Van also appeared to support additional funding for police, saying that on the Renton City Council, she voted to hire police officers who met the cultural needs of the communities they served and gave bonuses to lateral officers to maintain skilled policing in the community.
However, Dunn accused his opponent of supporting the “defund the police” movement, referring to a picture taken of Van at a Black Lives Matter rally and vigil at Renton City Hall in 2020.
“I don’t believe that’s your position,” Dunn said of Van supporting additional funding for officers. “And I’m worried you’re going to say something up here and (do something different in office.)”
In an email after the forum, Van said the photo only showed a rally participant holding a “defund the police” sign; “I cannot be held accountable for attendees’ and their signs,” she added.
During the forum, Van said Dunn ignores the nature of crime outside the Seattle area.
And as someone who has experienced firsthand the impact of crimes against the asian community, Van said Dunn “didn’t come to us, nor our leaders, to talk about (the) appropriate model for community safety.”
SAFE INJECTION SITES
Both Dunn and Van made it clear neither of them support safe drug injection sites in their district.

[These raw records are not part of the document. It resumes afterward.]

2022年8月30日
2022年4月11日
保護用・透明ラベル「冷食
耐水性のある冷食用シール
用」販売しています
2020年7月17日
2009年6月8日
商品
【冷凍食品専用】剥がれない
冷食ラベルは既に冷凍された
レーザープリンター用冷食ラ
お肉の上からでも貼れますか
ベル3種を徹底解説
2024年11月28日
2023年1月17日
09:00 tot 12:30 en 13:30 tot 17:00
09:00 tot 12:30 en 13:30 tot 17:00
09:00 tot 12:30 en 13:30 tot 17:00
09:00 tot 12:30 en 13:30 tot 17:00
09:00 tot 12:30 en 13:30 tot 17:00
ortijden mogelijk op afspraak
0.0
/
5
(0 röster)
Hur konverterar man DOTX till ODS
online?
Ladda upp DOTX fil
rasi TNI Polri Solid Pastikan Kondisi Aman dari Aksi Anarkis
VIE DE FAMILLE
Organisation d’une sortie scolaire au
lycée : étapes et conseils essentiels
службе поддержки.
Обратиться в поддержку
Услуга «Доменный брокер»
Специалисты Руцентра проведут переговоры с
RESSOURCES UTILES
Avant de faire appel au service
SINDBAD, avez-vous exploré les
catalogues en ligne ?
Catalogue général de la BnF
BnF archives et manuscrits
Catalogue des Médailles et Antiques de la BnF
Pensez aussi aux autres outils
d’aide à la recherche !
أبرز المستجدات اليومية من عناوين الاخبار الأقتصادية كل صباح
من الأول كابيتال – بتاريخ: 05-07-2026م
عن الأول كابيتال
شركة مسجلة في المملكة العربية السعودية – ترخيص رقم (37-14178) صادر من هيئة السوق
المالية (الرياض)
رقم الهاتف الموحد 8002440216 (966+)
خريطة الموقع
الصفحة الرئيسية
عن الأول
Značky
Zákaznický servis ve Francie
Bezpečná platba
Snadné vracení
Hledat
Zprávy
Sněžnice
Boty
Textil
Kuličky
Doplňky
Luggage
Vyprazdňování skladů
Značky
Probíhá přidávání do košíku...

“I absolutely oppose heroin injection sites in Enumclaw, the Plateau or District 9, and I will advocate … to make sure that never happens,” Dunn said. “In government, when you allow something, you tend to get more of it. For example, homelessness and drug use in the Seattle area.”
Repeating a common refrain on the topic, Dunn, who is a recovering alcoholic himself, said that “you do not cure alcoholism by inviting alcoholics to the bar.”
In 2017, Dunn proposed legislation limiting the use of county funds for safe injection sites only in cities where elected leaders choose to establish them. That measure passed narrowly in a 5-4 vote.
While he’s against the sites in general, Dunn said the compromise at least gave cities a say in the matter.
Van appeared to be less hard-lined than Dunn on the topic; before the forum, she told Seattle alt-weekly The Stranger that some places can support those sites while others can’t. However, she also told the 31st legislative district Democrats that she wouldn’t support the establishment of such a site in District 9.
Ultimately, it comes down to what a community wants, she said.
“It’s up to our community. I’ve talked to neighbors — I’ve not heard neighbors wanting that here,” Van said. “I’m going to be that voice.”